What the task asks: Search the records for the string "histopathology", then copy each line that has it.

──────── Study material ────────

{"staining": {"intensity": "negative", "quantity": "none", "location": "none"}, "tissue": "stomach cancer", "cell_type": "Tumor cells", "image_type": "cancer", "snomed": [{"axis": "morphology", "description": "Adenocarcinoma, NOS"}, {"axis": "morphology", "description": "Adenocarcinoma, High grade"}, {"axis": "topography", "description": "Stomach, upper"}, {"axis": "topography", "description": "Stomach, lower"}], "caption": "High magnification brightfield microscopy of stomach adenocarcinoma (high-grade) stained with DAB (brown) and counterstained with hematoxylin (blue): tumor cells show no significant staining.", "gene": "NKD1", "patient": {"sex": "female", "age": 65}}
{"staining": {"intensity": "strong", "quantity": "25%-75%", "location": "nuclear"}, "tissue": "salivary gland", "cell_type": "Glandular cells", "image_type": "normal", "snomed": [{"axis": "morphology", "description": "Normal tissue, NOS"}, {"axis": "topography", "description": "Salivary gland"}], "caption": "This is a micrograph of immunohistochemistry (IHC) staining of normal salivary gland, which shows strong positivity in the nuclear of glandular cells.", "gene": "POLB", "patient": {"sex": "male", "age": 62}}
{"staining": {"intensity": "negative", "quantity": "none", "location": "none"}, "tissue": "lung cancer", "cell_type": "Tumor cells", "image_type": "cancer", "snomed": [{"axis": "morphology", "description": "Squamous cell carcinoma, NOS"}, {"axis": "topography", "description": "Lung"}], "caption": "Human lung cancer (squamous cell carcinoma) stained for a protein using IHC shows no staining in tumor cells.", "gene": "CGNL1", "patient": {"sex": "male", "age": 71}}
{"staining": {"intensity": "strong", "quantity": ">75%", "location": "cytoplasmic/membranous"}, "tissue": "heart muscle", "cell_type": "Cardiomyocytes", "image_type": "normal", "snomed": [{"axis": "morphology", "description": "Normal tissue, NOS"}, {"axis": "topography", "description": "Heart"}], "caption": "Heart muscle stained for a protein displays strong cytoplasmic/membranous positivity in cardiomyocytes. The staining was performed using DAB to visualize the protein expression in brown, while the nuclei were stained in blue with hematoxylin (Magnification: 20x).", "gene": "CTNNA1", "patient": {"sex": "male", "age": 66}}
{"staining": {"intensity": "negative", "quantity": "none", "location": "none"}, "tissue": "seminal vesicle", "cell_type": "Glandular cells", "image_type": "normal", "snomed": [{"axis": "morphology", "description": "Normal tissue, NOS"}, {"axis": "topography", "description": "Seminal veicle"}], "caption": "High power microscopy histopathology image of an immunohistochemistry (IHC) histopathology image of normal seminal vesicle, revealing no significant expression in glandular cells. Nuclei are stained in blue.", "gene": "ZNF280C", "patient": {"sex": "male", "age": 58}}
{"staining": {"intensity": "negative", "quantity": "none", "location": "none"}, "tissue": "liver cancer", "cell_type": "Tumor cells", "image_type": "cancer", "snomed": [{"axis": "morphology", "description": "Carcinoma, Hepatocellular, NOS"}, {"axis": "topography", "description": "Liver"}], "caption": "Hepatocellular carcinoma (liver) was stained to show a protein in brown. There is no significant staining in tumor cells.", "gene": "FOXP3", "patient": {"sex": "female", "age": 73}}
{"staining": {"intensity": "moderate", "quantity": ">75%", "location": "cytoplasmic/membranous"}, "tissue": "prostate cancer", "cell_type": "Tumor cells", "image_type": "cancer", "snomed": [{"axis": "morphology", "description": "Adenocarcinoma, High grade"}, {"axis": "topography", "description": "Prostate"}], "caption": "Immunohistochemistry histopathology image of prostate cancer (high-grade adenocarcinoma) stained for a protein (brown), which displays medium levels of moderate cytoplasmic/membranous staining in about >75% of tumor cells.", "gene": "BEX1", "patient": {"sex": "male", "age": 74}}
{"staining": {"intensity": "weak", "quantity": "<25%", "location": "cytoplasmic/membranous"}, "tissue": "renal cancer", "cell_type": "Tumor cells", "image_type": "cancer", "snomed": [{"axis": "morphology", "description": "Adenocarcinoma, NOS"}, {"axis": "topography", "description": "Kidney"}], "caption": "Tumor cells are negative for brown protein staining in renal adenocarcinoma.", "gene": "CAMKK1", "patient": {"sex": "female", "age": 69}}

────────

Solution below:
{"staining": {"intensity": "negative", "quantity": "none", "location": "none"}, "tissue": "seminal vesicle", "cell_type": "Glandular cells", "image_type": "normal", "snomed": [{"axis": "morphology", "description": "Normal tissue, NOS"}, {"axis": "topography", "description": "Seminal veicle"}], "caption": "High power microscopy histopathology image of an immunohistochemistry (IHC) histopathology image of normal seminal vesicle, revealing no significant expression in glandular cells. Nuclei are stained in blue.", "gene": "ZNF280C", "patient": {"sex": "male", "age": 58}}
{"staining": {"intensity": "moderate", "quantity": ">75%", "location": "cytoplasmic/membranous"}, "tissue": "prostate cancer", "cell_type": "Tumor cells", "image_type": "cancer", "snomed": [{"axis": "morphology", "description": "Adenocarcinoma, High grade"}, {"axis": "topography", "description": "Prostate"}], "caption": "Immunohistochemistry histopathology image of prostate cancer (high-grade adenocarcinoma) stained for a protein (brown), which displays medium levels of moderate cytoplasmic/membranous staining in about >75% of tumor cells.", "gene": "BEX1", "patient": {"sex": "male", "age": 74}}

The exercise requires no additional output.